Filippo di Piero Strozzi (French: Philippe Strozzi; 1541 – 27 July 1582) was an Italian condottiero, a member of the Florentine family of the Strozzi. He fought mainly for France.

==Biography==
He was born in Florence to Piero Strozzi and Laudomia de' Medici, a sister of Lorenzino de' Medici and Giuliano de' Medici, Archbishop of Albi. His father had been exiled from his native city and found refuge in France where Catherine de' Medici was queen. Piero would go on to be appointed as Marshal of France. His son Filippo became the page of the future king Francis II.

Coat of arms of Filippo Strozzi containing the Order of the Holy Spirit and the Order of Saint Michael.

In 1557, Strozzi entered the French army. Starting from the first battles in Piedmont, he fought in numerous battles of the 16th century.
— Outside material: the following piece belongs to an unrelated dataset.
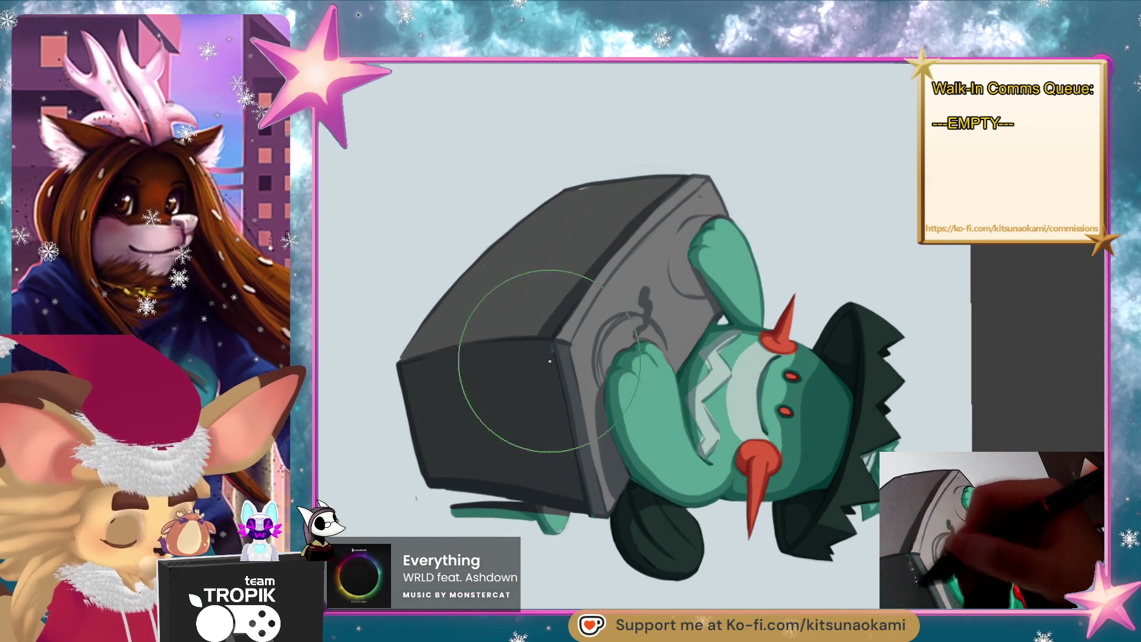
mouse_move(595, 573)
mouse_down()
mouse_move(635, 465)
mouse_move(594, 357)
mouse_up()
In 1558, he took part in the siege of Calais against England, where his father was killed soon afterward at the Siege of Thionville. In 1560, he was sent to Scotland to fight for the then-regent Mary of Guise against Elizabeth of England and was made lord of Épernay. Three years, later he became colonel of the Royal Guards.
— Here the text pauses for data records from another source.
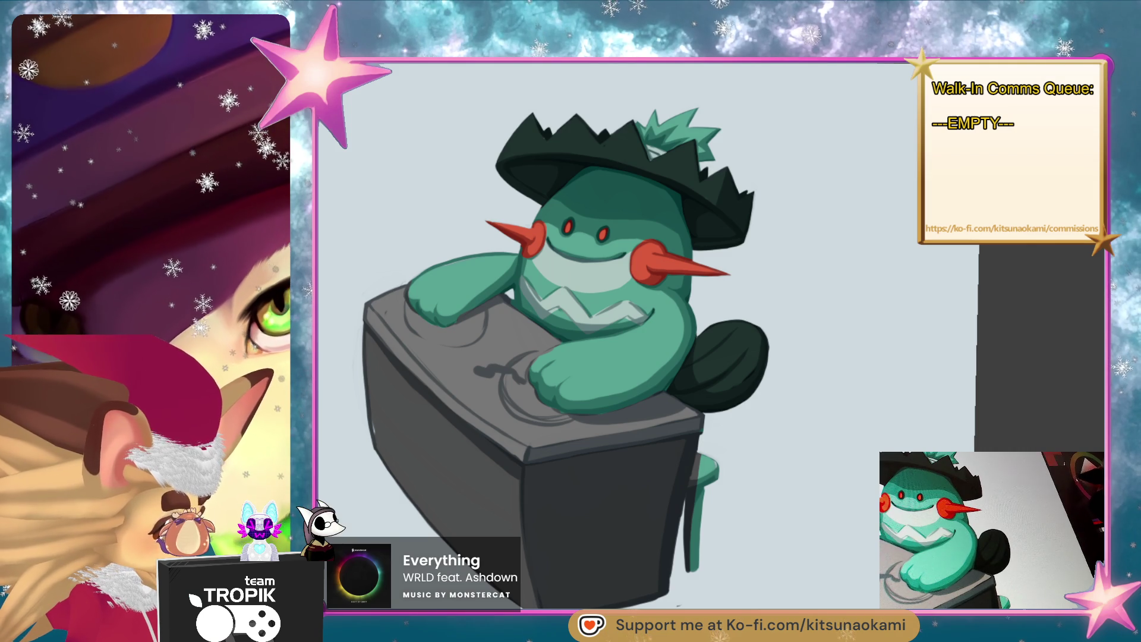
drag(698, 529, 701, 463)
mouse_move(695, 564)
mouse_down()
mouse_move(712, 461)
mouse_move(765, 446)
mouse_move(790, 466)
mouse_up()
In 1564, he came to help Emperor Maximilian II during the Ottoman invasion in Hungary. The following year, he faced again the Ottomans at the siege of Malta. From there, he moved to Rome and called to counter the Turk menace in the Adriatic Sea, distinguishing himself in the defence of Ancona. He later fought also in Transylvania.

Returned to France in 1567, he fought against the Huguenots. Two years later, he became the sole Colonel General (commander-in-chief of the army) of France, and subsequently took part to the long siege of La Rochelle. He was accompanied by his friend Pierre de Bourdeille. In 1573, he fought alongside the House of Orange against the Spaniards.

In 1581, Filippo Strozzi exchanged the position of General Commander for that of lord of Bressuire and was called by António, Prior of Crato (Portuguese claimant to the Portuguese throne against Spanish Habsburg King Philip II) as a private mercenary. With a contingent of French, Dutch, English, and Portuguese volunteers, he set sail to the Azores, a Portuguese Atlantic territory that still did not recognize Philip II as king. His fleet was, however, destroyed in the Battle of Terceira (26 July 1582) by the Spanish-Portuguese navy under the admiral Álvaro de Bazán, 1st Marquis of Santa Cruz.

Taken prisoner, he was executed at age 42, by being wounded to death and then thrown into the sea from a Spanish ship, as a pirate. The harsh punishments meted out to the unfortunate Strozzi and captured members of his crews were carried out at the instructions of the Spanish admiral, despite much protest from his own crews.